A preliminary report on OnePGH is anticipated by the end of June. Following the release of the report, there will be a series of community meetings to gain input and see where the priorities line up.

As mayor, his job will then be to go out and raise the “hundreds of millions of dollars” needed. “We’re asking for a major commitment for 12 years.”

The plan will sunset with a fixed start and end date.

After opening the floor to questions, the mayor was questioned about UPMC’s $2 billion investment into facilities in relation to the lack of healthcare facilities on the Hilltop. Before the mayor could answer, a second question came concerning the absence of grocery stores in the area.

“You have to use a dollar store as your grocery store, that’s ridiculous,” he was told.

A third concern quickly followed about the non-existent kids’ programing at the Warrington Recreation Center.

“I want to know what that big, huge building is doing and what it’s costing the city for a basketball (court),” the mayor was asked.

Councilman Bruce Kraus replied it was the first he heard of the lack of programing at Warrington Rec and would look into the situation.

“What I can speak to, and it’s a growing conversation, is the availability of food, especially fresh food, local food, and how that whole climate is changing,” the councilman said.

He added it took him ten years to convince Giant Eagle that it was worth investing in the South Side market.

He said it has been a difficult discussion with large providers consolidating and moving their stores out of urban areas and into suburban environments.

“I think the dynamics of this conversation is changing drastically and I think this is the perfect opportunity to reinvent food service in dense urban environments,” he continued saying the market may be ripe for returning to the small neighborhood grocer or meat market.

Mayor Peduto added Giant Eagle has been opening smaller, 17,000 or 18,000 sq. ft. markets which also sell fresh produce and meats. “We, obviously, would partner with them if they were willing to experiment in Pittsburgh.”

The mayor was asked, if there was a footprint big enough in Allentown or the Hilltop for a small grocery store or health care facility, would that be of interest?

“It would make my job 100 times easier,” Mr. Peduto said adding for them to get something together that he could take to a Giant Eagle or UPMC.

Councilman Kraus also wanted people to know that there is a misconception the UPMC Mercy South Side Outpatient Center is closing. He said currently the building is being utilized by not only the outpatient and testing facilities, but also by UPMC IT people.

If UPMC decides to relocate the outpatient and lab testing facilities, they will be moved to a location in the South Side neighborhood. UPMC will also work with the community to determine a reuse for the building should it become necessary.
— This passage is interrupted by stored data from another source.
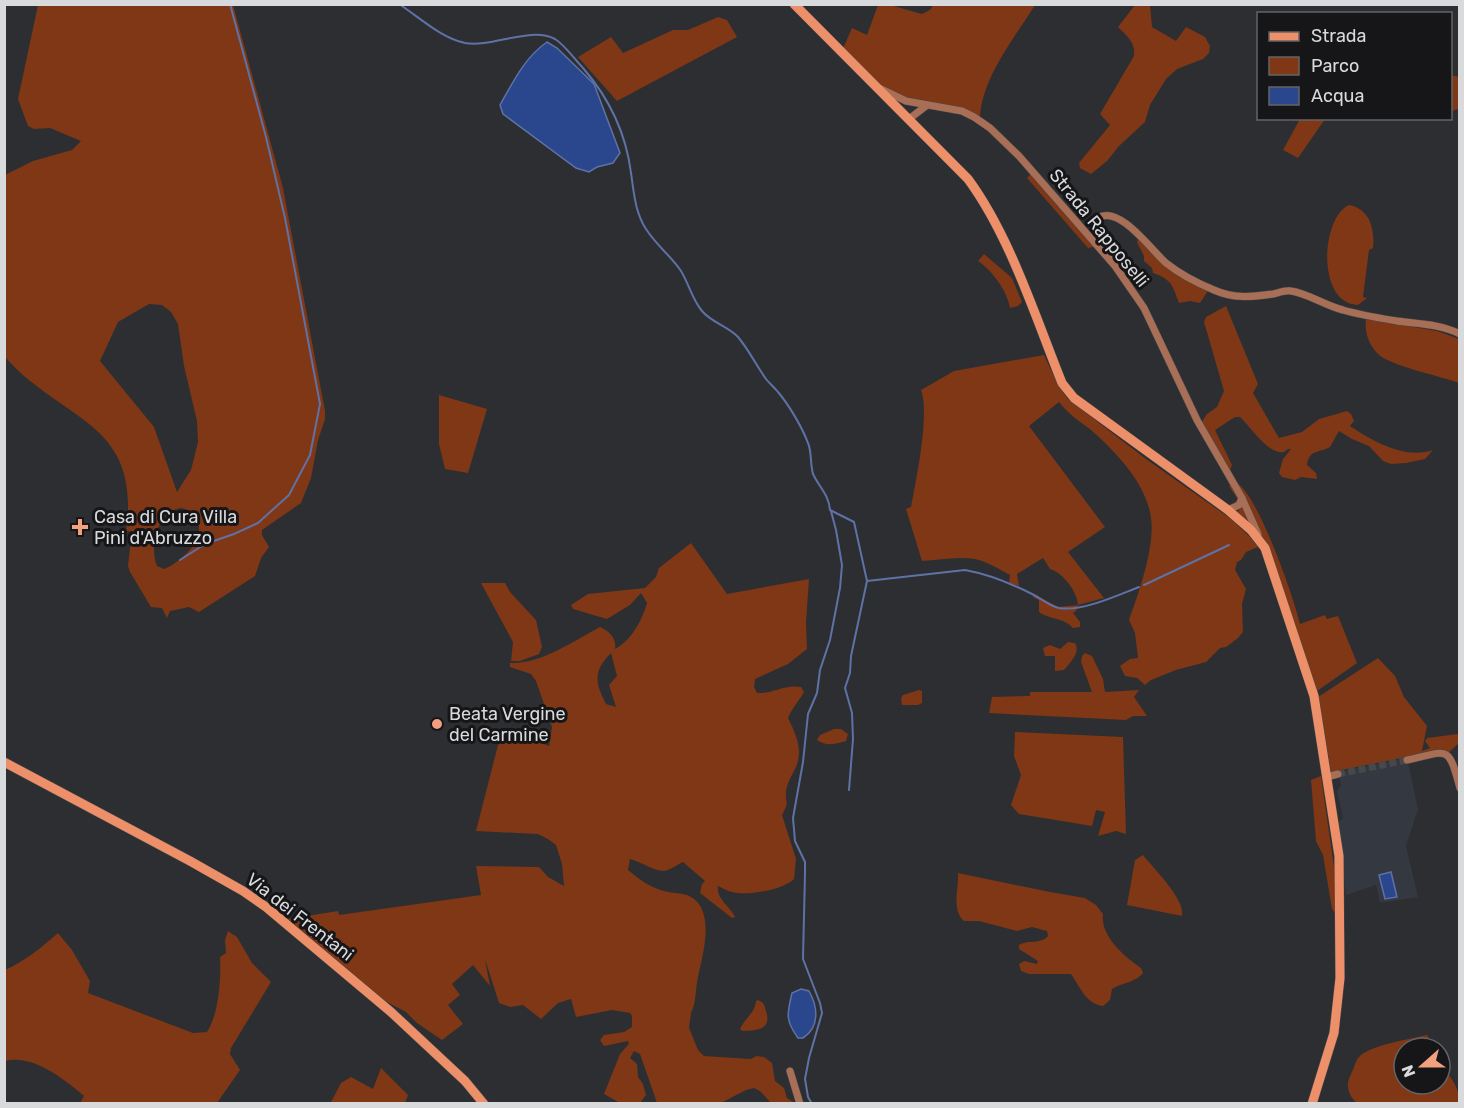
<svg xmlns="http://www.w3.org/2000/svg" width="1464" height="1108" font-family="Rubik,sans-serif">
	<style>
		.built { fill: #343841 }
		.green { fill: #7f3716; fill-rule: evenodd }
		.water { fill: #2a468d; stroke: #5e72a5; stroke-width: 1.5 }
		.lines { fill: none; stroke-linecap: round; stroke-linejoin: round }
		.stream { stroke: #5e72a5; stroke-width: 2 }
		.street-tunnel { stroke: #46484b; stroke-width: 7; stroke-dasharray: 7 3.5; stroke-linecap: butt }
		.street-casing { stroke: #484a4c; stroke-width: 8 }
		.secondary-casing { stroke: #484a4c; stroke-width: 10 }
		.street { stroke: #a86e56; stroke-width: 7 }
		.secondary { stroke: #ed906a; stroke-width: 9 }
		.poi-dot { fill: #f2a07f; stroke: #161618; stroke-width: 2 }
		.labels { text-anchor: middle; stroke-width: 6; stroke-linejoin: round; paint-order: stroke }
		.street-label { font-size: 18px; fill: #d9dadc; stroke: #161618 }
		.poi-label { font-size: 18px; fill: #d9dadc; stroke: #161618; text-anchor: start }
	</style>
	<rect width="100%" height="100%" fill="#2c2e31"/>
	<polygon class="built" points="1407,758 1418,809 1406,846 1418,897 1380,903 1376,885 1346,895 1338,822 1343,818 1337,791 1341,785 1338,772"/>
	<g class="green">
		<path d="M38 5H233L283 188 325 411V419L318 440 311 478 301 503 262 530V535L269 547 261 558 255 576 199 612 189 607 170 611 167 618 162 608 151 607 130 572 128 566 132 531H126C142 421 61 421 5 357V175L33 161 72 150 81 141 50 128 34 129 28 126 18 99ZM149 304 162 305 171 312 178 324 184 366 197 421 198 442 191 470 177 492 154 427 100 361 118 322ZM182 508C189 510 192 512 196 519 208 538 181 562 164 569L157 566C149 547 157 510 182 508Z"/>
		<path d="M878 5H890L922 14 930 10 933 5H1035C1014 39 982 77 980 118L908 98 879 87 842 51 852 28 867 35Z"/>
		<path d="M1135 5H1150L1152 27 1176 41 1186 27 1205 37 1210 46 1209 53 1203 59 1177 69 1166 79 1150 105 1145 122 1119 146 1107 161 1091 174 1080 168 1079 163 1110 125 1100 114 1134 56C1136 43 1127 36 1118 27Z"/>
		<polygon points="718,17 727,20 737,37 617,101 578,57 611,37 623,53 673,30 688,30"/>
		<polygon points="1450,75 1460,77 1459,109 1451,111"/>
		<polygon points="1300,119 1325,119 1298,158 1283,150"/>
		<polygon points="1032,173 1094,244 1093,247 1088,248 1027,178"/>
		<path d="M1349 205C1370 209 1375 229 1373 248L1369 250 1363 297 1367 298 1358 305C1316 304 1321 217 1349 205Z"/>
		<path d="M1139 237 1167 265 1209 289 1200 303 1190 301 1179 303C1173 287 1172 279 1153 273L1152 268 1144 261V256L1137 242Z"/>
		<path d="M984 254 1012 278 1022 302 1018 306 1010 308C1008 292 991 269 978 261Z"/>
		<path d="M1226 306 1258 384 1253 393 1279 438 1302 432 1319 419 1347 411 1351 414 1354 421 1350 426C1372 441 1406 460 1433 450L1425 459 1406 463 1391 464 1383 461 1369 446 1352 439 1339 431 1330 447C1320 453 1309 449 1307 465L1316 473 1317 479 1301 477 1295 480 1282 477 1279 473 1283 459 1291 449H1288L1284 452C1268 455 1251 427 1240 417H1235L1215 430 1232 465 1229 473 1200 425 1207 414 1217 407 1224 391 1204 322 1206 317Z"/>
		<path d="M1366 319 1437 331 1459 339V383C1443 377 1388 365 1378 354 1369 345 1364 332 1366 319Z"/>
		<path d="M1044 355 1057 383 1068 399 1146 459 1231 519 1250 537 1258 547 1246 552 1241 560 1237 562 1235 570 1246 589 1242 604 1243 632 1238 638 1226 647 1220 648 1206 662 1176 670 1151 680 1145 685 1137 678 1125 676 1120 666 1130 659 1138 658 1135 633 1129 620C1139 592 1155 547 1151 518 1147 487 1122 459 1100 438 1086 424 1072 419 1059 402L1029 426 1105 527 1068 552 1104 598 1078 605 1076 611 1073 613 1080 622V627L1073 628C1063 617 1050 620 1039 612V600L1033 597 1034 594 1058 607 1078 605C1077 591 1063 573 1050 569L1043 558 1017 574 1019 586 1009 583 1010 575C999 569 988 562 975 559 958 556 939 560 922 561L906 509 911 507C916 480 930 414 921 390L954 371Z"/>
		<polygon points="439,395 487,409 468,473 445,469 439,444"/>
		<path d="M1237 483C1258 495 1294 598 1300 624L1325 615 1327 619 1338 616 1357 663 1317 691 1260 534 1235 515 1242 506 1229 486Z"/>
		<path d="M691 543 727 594 809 579 806 623 807 649 788 664 755 679 754 687 757 693C773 694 784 684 801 687L804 692C799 701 792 708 788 718 796 734 804 751 795 769 791 777 787 783 786 792 785 805 790 800 782 815L796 859 794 879C783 890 747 896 732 892 727 891 723 888 718 886 716 899 730 906 735 917L732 918 700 893 702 884 705 881 683 862C677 865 670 870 664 871 653 871 642 862 630 859L628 870C639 879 649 887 664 891 671 893 680 893 687 895 717 907 703 954 698 977 696 986 696 996 694 1005L691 1013 689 1028 698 1050 704 1056 751 1059 756 1056 764 1057 772 1063 775 1081 784 1088 787 1098 795 1103H771L760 1091 754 1088 746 1090 721 1103H657L640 1054 634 1051 630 1058 637 1064 638 1077 643 1084 646 1095 640 1103H620L604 1094 620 1054 629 1044 628 1041 604 1046 600 1040 604 1035 624 1032 632 1027V1016L630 1013 612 1010 576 1017 571 999 558 1003 541 1019 523 1005 510 1007 499 1003 485 959 490 986 473 965 452 984 460 995 448 1005 463 1024 442 1040 417 1023 406 1012 385 1001 288 919 338 911 339 915 481 895 476 866 539 867 548 877 564 886 562 864 556 845 548 839 538 834 476 831 498 745C518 730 529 738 549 746L552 727 536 681 531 674 510 667V663C542 664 573 641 600 627 609 631 617 638 615 649 632 640 642 620 647 603L641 593 630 605 607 619 573 609 571 605 588 594 645 588 656 577 659 568ZM611 653 617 676 609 685 616 707 606 704C595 683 593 671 611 653Z"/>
		<polygon points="481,583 505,583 510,592 536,620 542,647 539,654 520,661 511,661 513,642"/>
		<path d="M1068 642 1075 643C1081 652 1070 663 1064 670L1055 671V656H1045L1043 648 1050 645 1060 649Z"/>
		<polygon points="1085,653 1092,656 1103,679 1105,692 1139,690 1134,697 1147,716 1133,716 1126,720 989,713 992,697 1030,696 1030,692 1092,692 1081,662 1082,656"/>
		<polygon points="1378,658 1395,676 1404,697 1427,726 1422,751 1430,748 1425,741 1427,738 1458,734 1459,743 1448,753 1422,754 1331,772 1318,697"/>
		<polygon points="919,690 922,691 922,703 918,705 902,705 901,698 903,695"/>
		<path d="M834 729H841L848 734 846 741C835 744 827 747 817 740L820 735Z"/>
		<polygon points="1015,732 1123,737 1126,834 1116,831 1098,836 1105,812 1096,810 1092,826 1019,814 1011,805 1021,775 1014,756"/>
		<polygon points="1321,776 1335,874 1336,914 1332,909 1323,855 1316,841 1311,780"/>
		<path d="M1143 855C1153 868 1186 900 1182 916L1127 905 1135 860Z"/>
		<path d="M958 873 1050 892 1085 898 1096 905 1103 914C1100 936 1125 957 1141 968L1143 973C1135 983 1123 982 1112 989L1110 1000 1103 1006C1086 1004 1080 987 1071 974H1029L1021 971 1019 964 1024 961 1037 964 1038 961 1019 949V945C1029 939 1040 945 1048 936L1047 931 1032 927 1017 931 979 921H964C951 909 959 889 958 873Z"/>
		<path d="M228 931 237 937 252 963 271 982 231 1048 230 1054 240 1070 217 1103H80L84 1096C64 1079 33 1054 5 1061V970C25 961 41 948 58 933L72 950 90 981 88 993 193 1033 207 1032C219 1013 221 980 220 957L226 953 225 940Z"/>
		<path d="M758 1000C765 1003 764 1005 766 1011 772 1029 758 1031 743 1031L740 1029C745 1018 755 1013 756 1001Z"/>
		<path d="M1427 1035 1435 1048H1404V1084H1440V1059C1447 1077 1460 1083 1459 1103H1357C1348 1095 1345 1085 1351 1074 1354 1069 1355 1061 1359 1057 1370 1045 1411 1039 1427 1035Z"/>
		<polygon points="381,1068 408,1095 405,1103 331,1102 341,1083 351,1077 373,1089"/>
	</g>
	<g class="water">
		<path d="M547 42 557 48 594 84 620 153 613 163 597 167 589 172 576 168 503 114 500 105C513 82 525 57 547 42Z"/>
		<polygon points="1391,872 1397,897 1385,899 1379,875"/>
		<path d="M801 989 809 991C818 1007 820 1027 803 1038H798C785 1020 787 1014 792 993Z"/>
	</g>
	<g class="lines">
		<g class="stream">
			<path d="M399 4C419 17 441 38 465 43 492 48 530 26 555 39 566 46 574 59 583 68 609 98 626 133 631 173 634 193 635 212 646 229 656 245 672 257 681 271 689 284 692 299 702 311 712 323 728 326 738 337 749 350 756 365 766 379 770 384 774 387 778 392 789 405 802 427 808 443 812 452 810 464 813 474 819 487 829 495 830 510L854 522 867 581 851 656 850 673 845 688 852 713 853 739 849 790"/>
			<polyline points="180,560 205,544 234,534 258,523 289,495 310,455 320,404 285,218 266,137 230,4"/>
			<path d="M867 581 965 570C987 574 1010 583 1030 593 1039 597 1049 606 1059 608 1082 612 1118 595 1139 587"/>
			<polyline points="1144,585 1229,545"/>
			<polyline points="812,1104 808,1097 805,1079 809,1058 822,1013 820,1003 803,959 805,873 805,862 795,841 793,818 803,762 808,714 817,693 820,670 830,640 840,588 842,565 836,530 831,511"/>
		</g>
		<polyline class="street-tunnel" points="1338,774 1407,760"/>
		<defs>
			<g id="street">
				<polyline points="879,88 906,101 962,111 974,117 990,128 1019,156 1115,266 1144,308 1197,420 1242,498 1239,505 1228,510"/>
				<polyline points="909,119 926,106"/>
				<path d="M1114 263 1098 227V218C1119 204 1152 251 1166 263 1181 275 1197 283 1214 290 1234 299 1252 297 1273 294 1278 293 1285 290 1291 291 1307 293 1326 306 1343 310 1360 315 1379 318 1397 321 1418 324 1440 324 1460 334"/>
				<polyline points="1242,498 1258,534"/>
				<path d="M1407 760C1449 751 1448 744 1460 788"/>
				<polyline points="1327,777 1338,774"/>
				<polyline points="790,1071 800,1104"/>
			</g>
			<g id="secondary">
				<path d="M794 4 968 179C1010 236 1035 316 1062 383L1074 398 1228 510 1251 530 1265 548 1314 696 1339 856 1340 978 1334 1033 1312 1104"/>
				<polyline points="4,762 190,861 243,891 266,907 391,1012 465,1081 484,1104"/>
			</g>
		</defs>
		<use href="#street" class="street-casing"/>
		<use href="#secondary" class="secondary-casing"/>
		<use href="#street" class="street"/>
		<use href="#secondary" class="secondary"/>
	</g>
	<g class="poi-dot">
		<path d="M77 518h6v6h6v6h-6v6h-6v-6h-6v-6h6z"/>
		<circle cx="437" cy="724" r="6"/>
	</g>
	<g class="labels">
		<g class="street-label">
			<text transform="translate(1099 228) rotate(51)" y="6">Strada Rapposelli</text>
			<text transform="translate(300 917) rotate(38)" y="6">Via dei Frentani</text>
		</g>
		<g class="poi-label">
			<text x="94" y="523">Casa di Cura Villa<tspan x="94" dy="21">Pini d'Abruzzo</tspan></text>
			<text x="449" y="720">Beata Vergine<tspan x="449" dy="21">del Carmine</tspan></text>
		</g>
	</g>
	<rect width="1464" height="1108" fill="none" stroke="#d9dadc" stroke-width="12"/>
	<rect x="1257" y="12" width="195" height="108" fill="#161618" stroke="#646466" stroke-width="1.5"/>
	<rect x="1269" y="32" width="30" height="9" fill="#ed906a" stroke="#646466" stroke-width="1.5"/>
	<text x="1311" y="42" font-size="18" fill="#d9dadc">Strada</text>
	<rect x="1269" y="57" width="30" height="18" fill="#7f3716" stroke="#646466" stroke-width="1.5"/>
	<text x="1311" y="72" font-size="18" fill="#d9dadc">Parco</text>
	<rect x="1269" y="87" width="30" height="18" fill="#2a468d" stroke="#646466" stroke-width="1.5"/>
	<text x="1311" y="102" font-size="18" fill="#d9dadc">Acqua</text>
	<g transform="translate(1422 1066) rotate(249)"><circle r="28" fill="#161618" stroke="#646466" stroke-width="1.5"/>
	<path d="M0-4.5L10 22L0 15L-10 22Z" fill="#f2a07f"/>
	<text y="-9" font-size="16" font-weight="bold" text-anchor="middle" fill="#d9dadc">N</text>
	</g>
</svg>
Hilltop Alliance Executive Director Aaron Sukenik asked about the status of creating a land bank in the city. He said, “on paper” it’s been the best way to get vacant property back into productive reuse.

“September 30 or at least two people lose their job,” the mayor said.

He recommended the Alliance begin identifying priority properties that could go in a Hilltop land trust.

“We have 30,000 thousand empty houses and vacant lots, we’re like Howard Hanna. I can keep them off the tax rolls and they’ll be blight or I can give them, basically, to community groups that will turn them into home ownership opportunities and they’ll come back on the tax rolls,” Mr. Peduto said.